Reduce Overeating After Mentally Taxing Work

The University of Alabama study asked students to complete a challenging exam, then either exercise or rest for 15 minutes. Researchers then treated the students to an all-you-can-eat pizza lunch.

In a separate session, the students also rested and then ate pizza to allow the researchers to get a baseline for the students’ appetite.

You might have thought the exercisers would be hungrier, but the opposite was true: those who had relaxed after the exam ate about 400 kilojoules more than their baseline.

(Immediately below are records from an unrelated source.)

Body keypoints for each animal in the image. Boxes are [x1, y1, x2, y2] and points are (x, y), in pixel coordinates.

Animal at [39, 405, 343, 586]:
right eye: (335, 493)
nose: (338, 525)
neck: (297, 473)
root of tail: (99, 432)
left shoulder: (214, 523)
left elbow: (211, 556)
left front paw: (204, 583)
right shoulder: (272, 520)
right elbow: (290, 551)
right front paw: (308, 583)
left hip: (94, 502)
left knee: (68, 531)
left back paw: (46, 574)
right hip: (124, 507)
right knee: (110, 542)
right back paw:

In contrast, those who exercised ate about 100 kilojoules less than their baseline, plus they burned kilojoules during their 15 minutes of high-intensity interval training, reducing their overall energy intake even further.

Researchers say the lactate — one of the brain’s energy sources — that is produced during strenuous activity might have been enough to replenish the students’ brain energy needs after the exam, reducing their need to overeat.

The study has clear implications for the workforce and students, lead author William Neumeier said.

“The modern work environment is highly sedentary and cognitively demanding,” he said.

“Previous studies have shown that mentally demanding tasks, such as a big test, deadlines or other mentally strenuous tasks we perform every day, affect the brain’s energy demands, and increases in food intake were observed following such tasks.”

He said further research was needed to fully understand the observed effect exercise had on participants’ energy intake following mental work.